Given the empirical distribution of IQ scores and given the estimated measurement error (which depends on the score—scores in the tails are much less accurate) one should be able to come up with a probability that the empirical distribution was drawn from a particular normal.
Although I don’t know if I’d want to include cases with clear brain damage (e.g. Downs) into the population for this purpose.
Agreed.
If you have a source for one of these, I would love to see it. I haven’t been able to find any, but I also haven’t put on my “I’m affiliated with a research university” hat and emailed people asking for their data, so it might be available.
Agreed that this should be the case, but it’s not clear to me how to estimate measurement error besides test-retest variability, which can be corrupted by learning effects unless you wait a significant time between tests. I think Project Talent only tested its subjects once, but unless you have something of that size which tests people during adulthood several times you’re unlikely to get sufficient data to have a good estimate here.
That may require prohibitively large sample sizes, i.e. not be testable.
With regards to measuring g, and high IQs, you need to keep in mind regression towards the mean, which becomes fairly huge at the high range, even for fairly strongly correlated variables.
Other more subtle issue is that proxies generally fare even worse far from the mean than you’d expect from regression alone. I.e. if you use grip strength as a proxy for how quick someone runs a mile, that’ll obviously work great for your average person, but at the very high range—professional athletes—you could obtain negative correlation because athletes with super strong grip—weightlifters maybe? - aren’t very good runners, and very good runners do not have extreme grip strength. It’s not very surprising that folks like Chris Langan are at very best mediocre crackpots rather than super-Einsteins.

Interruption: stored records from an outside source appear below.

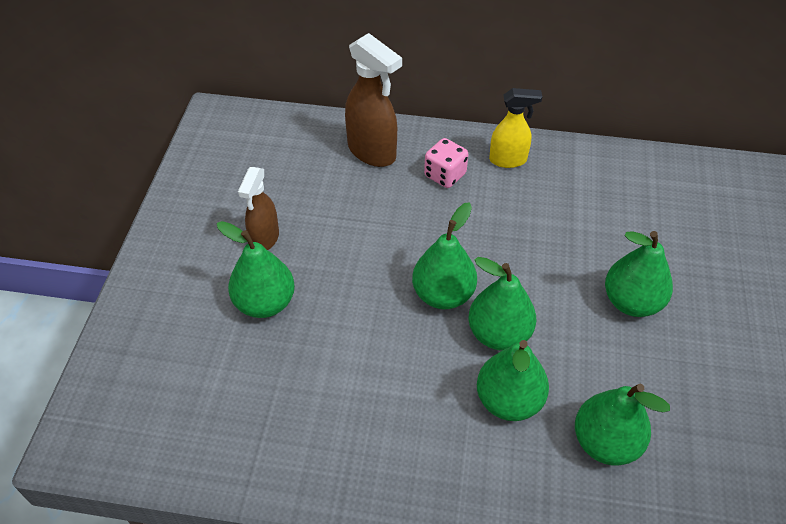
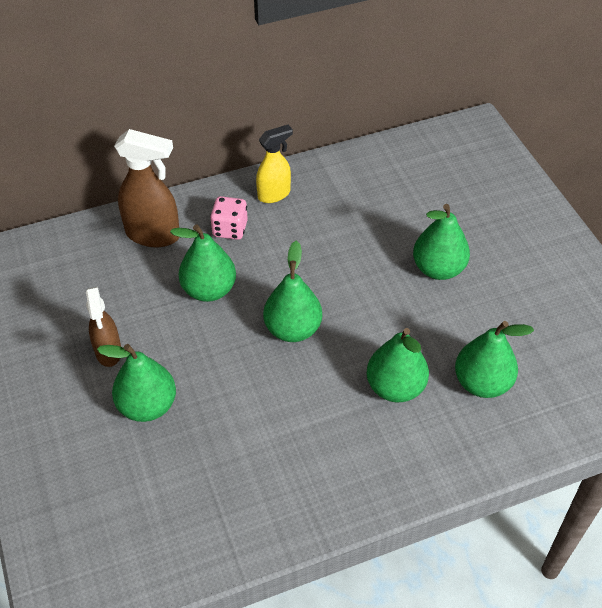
camera: 30 degrees left, 0 degrees up
green pear [468,257,536,350] -> green pear moved to [170,224,236,302]

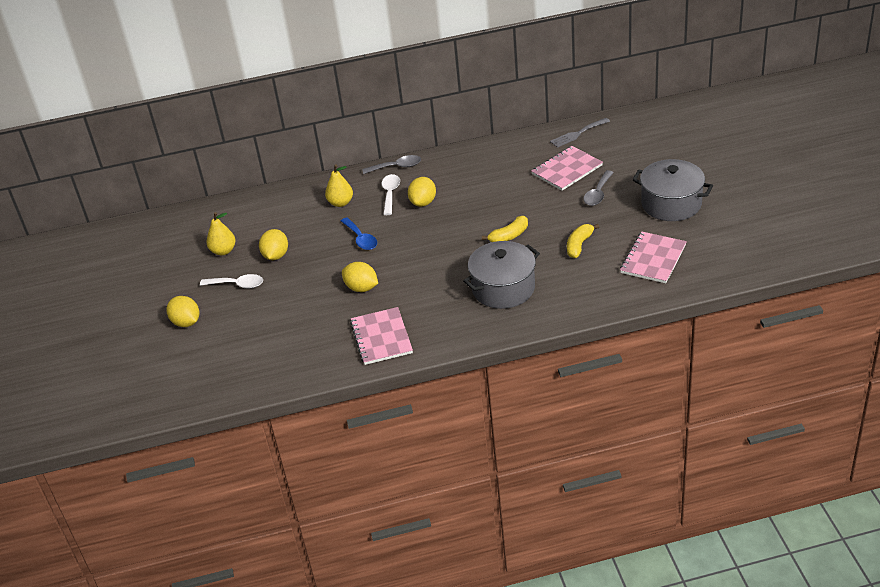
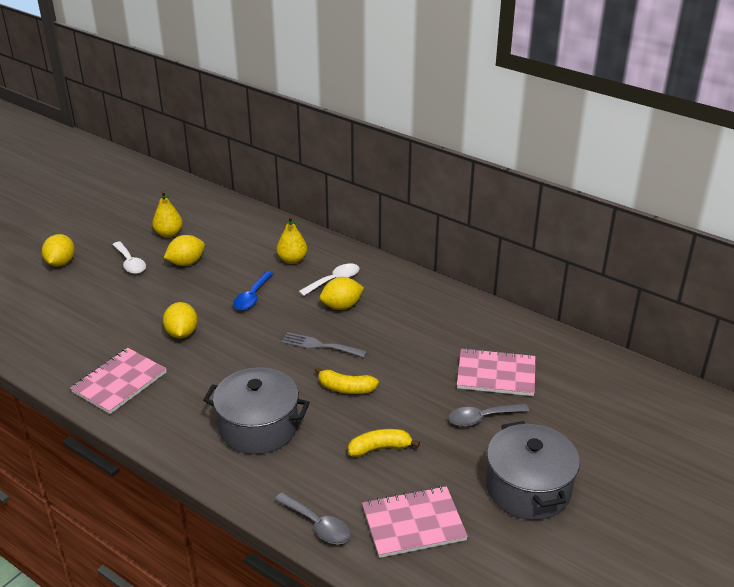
camera: 45 degrees right, 5 degrees down
grey spoon [362,155,421,174] -> grey spoon moved to [274,492,351,544]
grey fork [550,118,610,148] -> grey fork moved to [281,332,367,357]

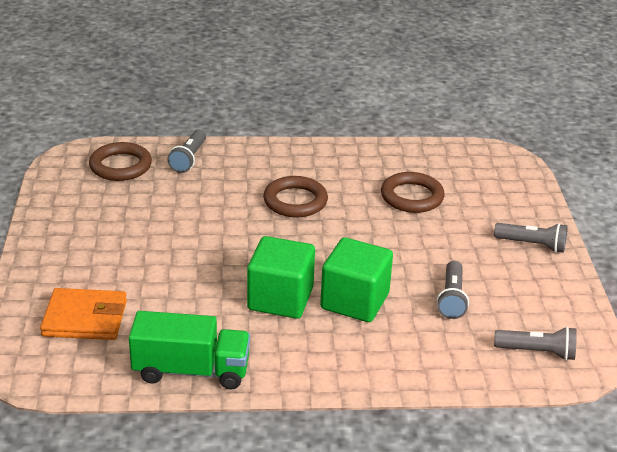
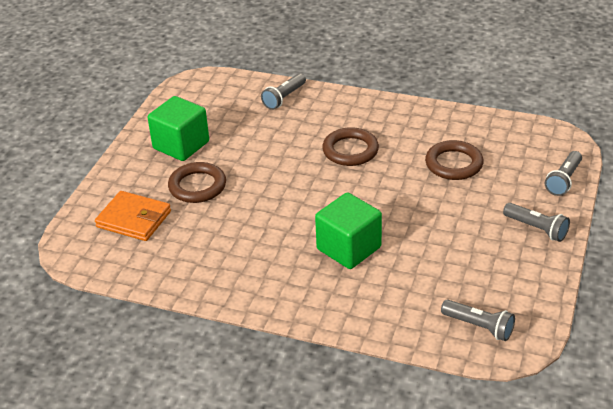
camera: 25 degrees right, 5 degrees up
brown ring [89,142,152,181] -> brown ring moved to [168,162,226,203]
green truck [129,311,250,389] -> none
green cube [247,236,315,319] -> green cube moved to [148,96,209,161]
grey flashlight [436,261,469,319] -> grey flashlight moved to [545,151,582,196]

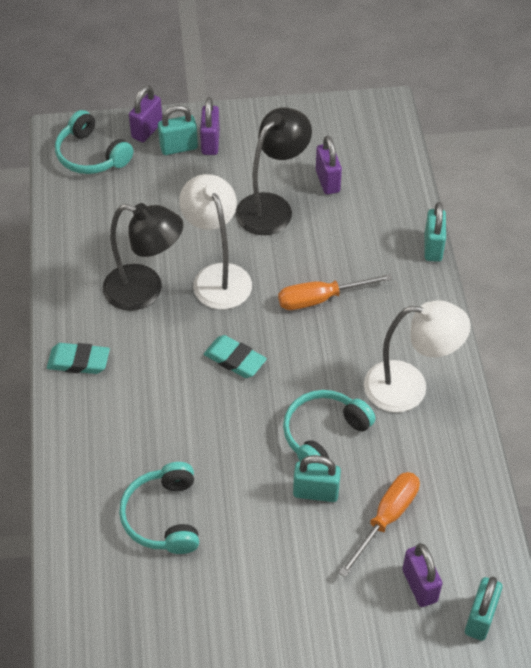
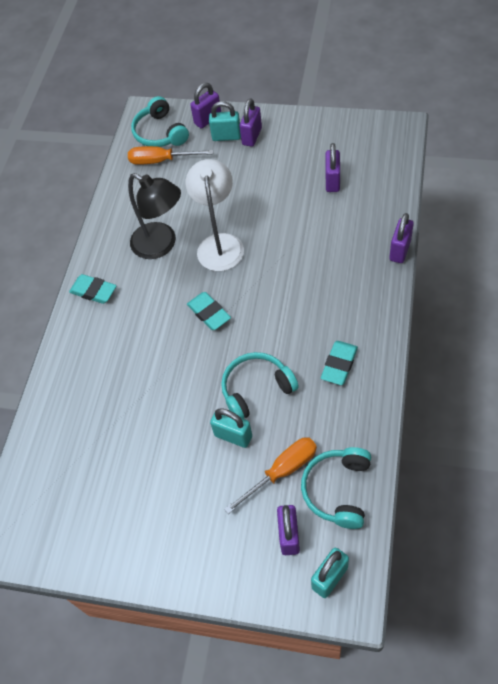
camera: 25 degrees right, 5 degrees up
turquoise headphones [119,462,199,554] -> turquoise headphones moved to [301,447,371,529]
black lamp [236,107,312,235] -> none
orange screwdriver [278,274,393,310] -> orange screwdriver moved to [128,146,213,165]
white lamp [364,300,471,412] -> turquoise eraser [321,341,358,385]
turquoise padlock [425,202,446,262] -> purple padlock [389,213,414,263]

At least for certain populations the sample sizes should be pretty large. Also a smaller-than-desired sample size doesn’t mean it’s not testable, all it means is that your confidence in the outcome will be lower.

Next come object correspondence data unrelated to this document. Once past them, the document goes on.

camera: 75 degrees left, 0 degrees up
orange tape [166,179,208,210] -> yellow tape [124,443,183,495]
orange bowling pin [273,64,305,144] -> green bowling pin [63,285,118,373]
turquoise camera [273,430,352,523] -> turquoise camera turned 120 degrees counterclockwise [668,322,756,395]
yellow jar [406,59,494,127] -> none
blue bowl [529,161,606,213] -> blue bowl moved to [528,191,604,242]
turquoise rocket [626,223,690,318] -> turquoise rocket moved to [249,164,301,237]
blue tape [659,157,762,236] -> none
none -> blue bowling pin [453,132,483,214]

Yes, I agree. The tails are a problem in general, estimation in the tails gets very fuzzy very quickly.
And it seems to me that having studied math complete with boring exercises could help with understanding of that somewhat… all too often you see people not even ballpark by just how much necessary application of regression towards the mean affects the rarity.

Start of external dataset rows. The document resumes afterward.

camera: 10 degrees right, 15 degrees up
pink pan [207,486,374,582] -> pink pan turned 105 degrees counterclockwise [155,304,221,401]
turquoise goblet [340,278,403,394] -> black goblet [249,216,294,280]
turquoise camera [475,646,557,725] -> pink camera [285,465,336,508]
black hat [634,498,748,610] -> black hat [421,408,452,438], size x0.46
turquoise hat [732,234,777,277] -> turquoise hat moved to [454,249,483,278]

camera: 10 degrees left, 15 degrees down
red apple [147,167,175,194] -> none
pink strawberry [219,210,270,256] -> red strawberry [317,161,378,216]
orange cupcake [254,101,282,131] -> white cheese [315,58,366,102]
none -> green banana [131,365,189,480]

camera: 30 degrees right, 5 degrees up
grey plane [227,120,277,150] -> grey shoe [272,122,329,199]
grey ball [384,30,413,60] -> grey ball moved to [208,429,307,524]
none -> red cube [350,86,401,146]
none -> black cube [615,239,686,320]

Now that I’ve started to think about it, the estimation of the measurement error might be a problem.
First we need to keep in mind the difference between precision and accuracy. Re-tests will only help with precision, obviously.
Moreover, given that we’re trying to measure g, it happens to be unobservable. That makes estimates of accuracy somewhat iffy. Maybe it will help if you define g “originally”, as the first principal component of a variety of IQ tests...
On the other hand, I think our measurement error estimates can afford to be guesstimates and as long as they are in the ballpark we shouldn’t have too many problems.
As to the empirical datasets, I don’t have time atm to go look for them, but didn’t US Army and such ran large studies at some point? Theoretically the results should be in public domain. We can also look at proxies (of the SAT/GRE/GMAT/LSAT/etc.) kind, but, of course, these are only imperfect proxies.